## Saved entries
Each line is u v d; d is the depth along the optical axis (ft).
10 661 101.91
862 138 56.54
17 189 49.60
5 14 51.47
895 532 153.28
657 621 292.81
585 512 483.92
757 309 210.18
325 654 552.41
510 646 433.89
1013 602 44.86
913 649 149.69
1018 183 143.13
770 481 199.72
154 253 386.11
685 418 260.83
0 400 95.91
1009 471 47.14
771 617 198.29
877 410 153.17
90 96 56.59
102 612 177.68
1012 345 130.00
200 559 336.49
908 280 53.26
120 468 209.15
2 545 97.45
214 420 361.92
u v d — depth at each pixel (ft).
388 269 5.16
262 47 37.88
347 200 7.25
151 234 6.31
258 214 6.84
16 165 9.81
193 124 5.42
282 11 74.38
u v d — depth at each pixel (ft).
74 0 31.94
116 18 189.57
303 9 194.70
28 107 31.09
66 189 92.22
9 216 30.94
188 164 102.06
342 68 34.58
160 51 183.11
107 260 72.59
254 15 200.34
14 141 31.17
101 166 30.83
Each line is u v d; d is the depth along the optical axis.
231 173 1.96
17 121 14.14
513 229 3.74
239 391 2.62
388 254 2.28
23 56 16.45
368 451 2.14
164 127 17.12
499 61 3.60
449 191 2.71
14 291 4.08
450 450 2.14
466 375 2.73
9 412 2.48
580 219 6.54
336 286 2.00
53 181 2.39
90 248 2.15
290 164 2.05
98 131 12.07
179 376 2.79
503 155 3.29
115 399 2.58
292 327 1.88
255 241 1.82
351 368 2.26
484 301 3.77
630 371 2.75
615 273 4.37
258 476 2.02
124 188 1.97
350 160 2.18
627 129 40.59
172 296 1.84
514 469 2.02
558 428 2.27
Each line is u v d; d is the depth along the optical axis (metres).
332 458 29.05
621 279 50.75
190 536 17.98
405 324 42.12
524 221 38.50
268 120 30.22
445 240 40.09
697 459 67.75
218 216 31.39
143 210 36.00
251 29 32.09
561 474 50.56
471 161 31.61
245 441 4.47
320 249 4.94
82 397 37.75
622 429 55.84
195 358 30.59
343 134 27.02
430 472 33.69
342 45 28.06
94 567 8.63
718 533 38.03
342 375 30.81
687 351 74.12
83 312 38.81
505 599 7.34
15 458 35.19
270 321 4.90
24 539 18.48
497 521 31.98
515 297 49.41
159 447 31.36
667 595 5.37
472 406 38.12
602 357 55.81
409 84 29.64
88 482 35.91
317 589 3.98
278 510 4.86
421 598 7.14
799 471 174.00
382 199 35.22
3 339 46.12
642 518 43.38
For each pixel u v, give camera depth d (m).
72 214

* * *

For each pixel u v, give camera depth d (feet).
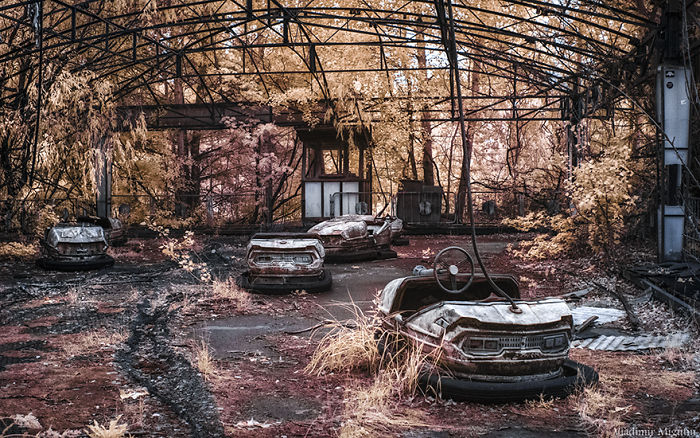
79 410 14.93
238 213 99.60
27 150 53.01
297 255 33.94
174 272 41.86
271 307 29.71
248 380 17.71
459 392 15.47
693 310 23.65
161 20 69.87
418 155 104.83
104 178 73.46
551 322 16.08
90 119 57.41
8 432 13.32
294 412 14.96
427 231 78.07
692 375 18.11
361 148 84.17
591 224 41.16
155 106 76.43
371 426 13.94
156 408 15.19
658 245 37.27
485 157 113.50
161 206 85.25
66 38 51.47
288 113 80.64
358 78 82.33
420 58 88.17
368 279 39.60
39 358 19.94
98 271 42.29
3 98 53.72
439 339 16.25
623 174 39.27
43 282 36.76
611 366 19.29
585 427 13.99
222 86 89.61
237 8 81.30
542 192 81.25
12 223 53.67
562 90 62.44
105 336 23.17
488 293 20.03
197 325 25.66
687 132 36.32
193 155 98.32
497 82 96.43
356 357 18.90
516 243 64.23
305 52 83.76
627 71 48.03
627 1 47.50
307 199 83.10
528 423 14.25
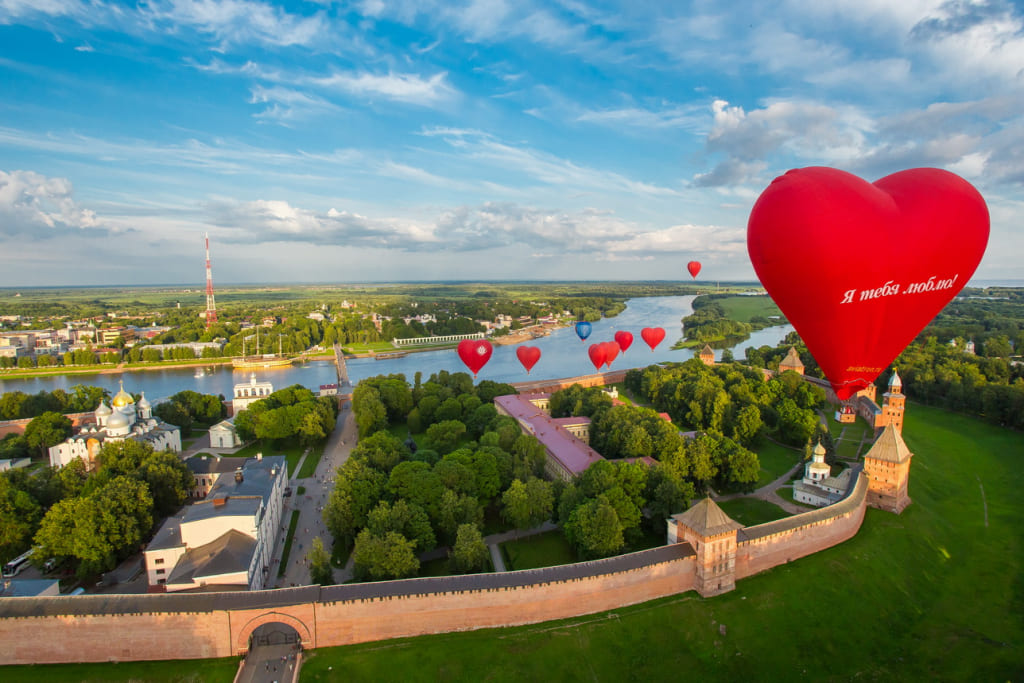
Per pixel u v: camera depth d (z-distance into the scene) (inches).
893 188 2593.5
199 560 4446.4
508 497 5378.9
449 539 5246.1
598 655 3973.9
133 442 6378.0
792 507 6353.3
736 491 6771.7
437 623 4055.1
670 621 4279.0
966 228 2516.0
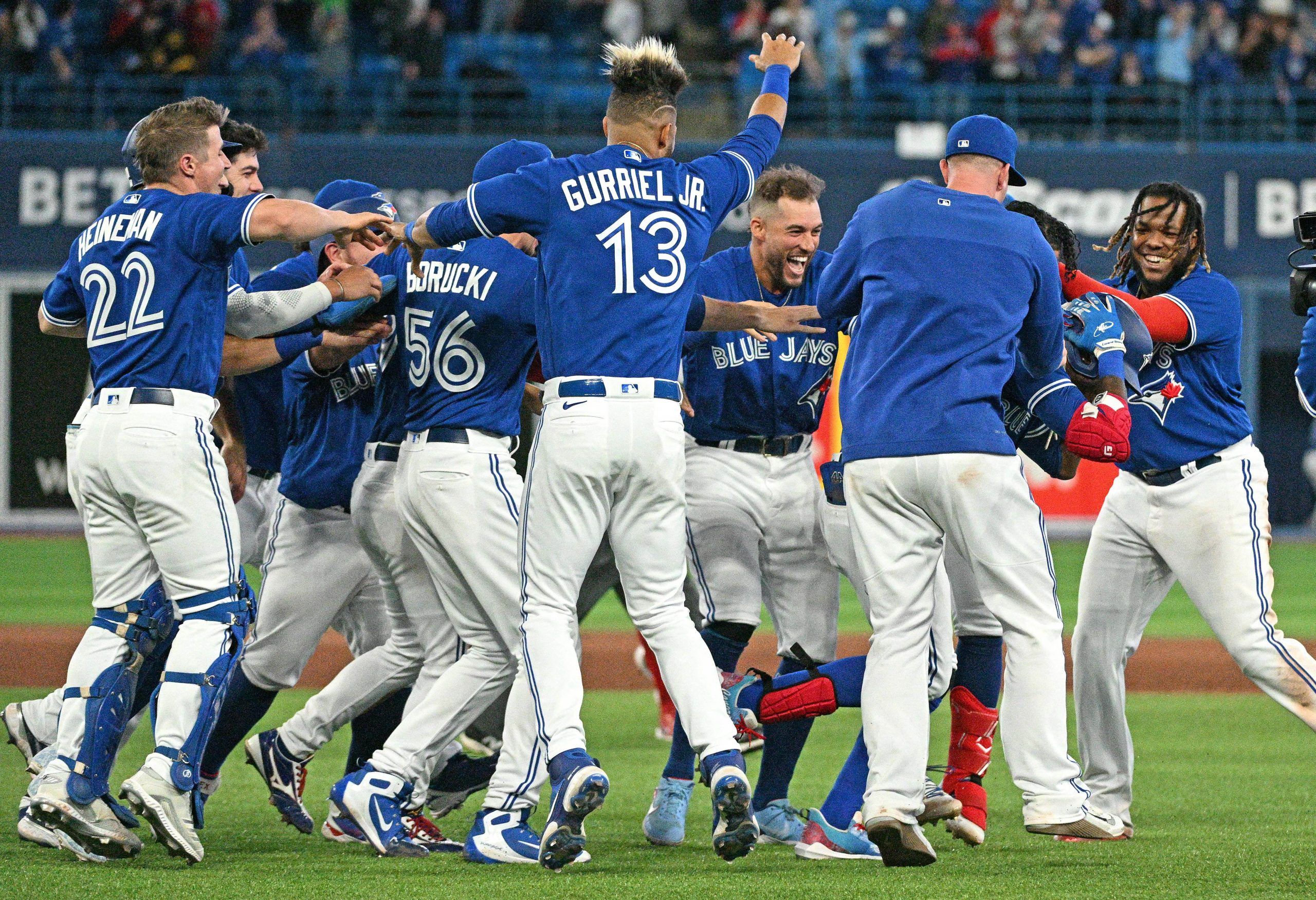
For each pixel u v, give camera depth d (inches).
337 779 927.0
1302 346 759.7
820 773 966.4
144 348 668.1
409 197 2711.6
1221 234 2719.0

## Exercise aim
Give back the records above exactly, limited to the lines between the one holding "optical axis (ft)." and the one holding "877 410 153.17", inclusive.

## Task result
Each line is u v d; d is the depth along the optical axis (ft).
10 661 101.91
862 138 56.54
17 189 49.60
5 14 51.47
895 532 153.28
657 621 292.81
585 512 483.92
757 309 210.18
325 654 552.41
510 646 433.89
1013 602 44.86
913 649 149.69
1018 183 143.13
770 481 199.72
154 253 386.11
685 418 260.83
0 400 95.91
1009 471 47.14
771 617 198.29
877 410 153.17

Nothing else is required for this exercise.